Each entry must come back word for word; drop the images as you go.
___ Records shown
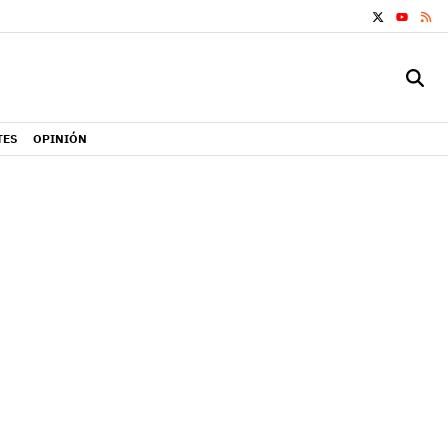
X
RS
YOUTUB
TES
OPINIÓN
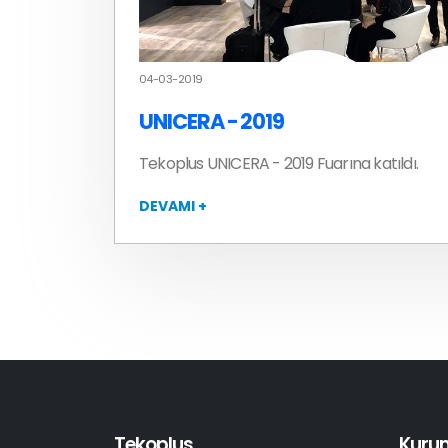
04-03-2019
UNICERA - 2019
Tekoplus UNICERA - 2019 Fuarına katıldı.
DEVAMI +
Tekoplus
Kuru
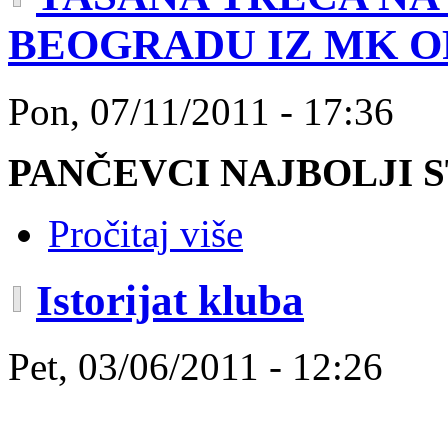
BEOGRADU IZ MK OR
Pon, 07/11/2011 - 17:36
PANČEVCI NAJBOLJI ST
Pročitaj više
Istorijat kluba
Pet, 03/06/2011 - 12:26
______
**Answer space**
X
RS
YOUTUB
TES
OPINIÓN
04-03-2019
UNICERA - 2019
Tekoplus UNICERA - 2019 Fuarına katıldı.
DEVAMI +
Tekoplus
Kuru
BEOGRADU IZ MK OR
Pon, 07/11/2011 - 17:36
PANČEVCI NAJBOLJI ST
Pročitaj više
Istorijat kluba
Pet, 03/06/2011 - 12:26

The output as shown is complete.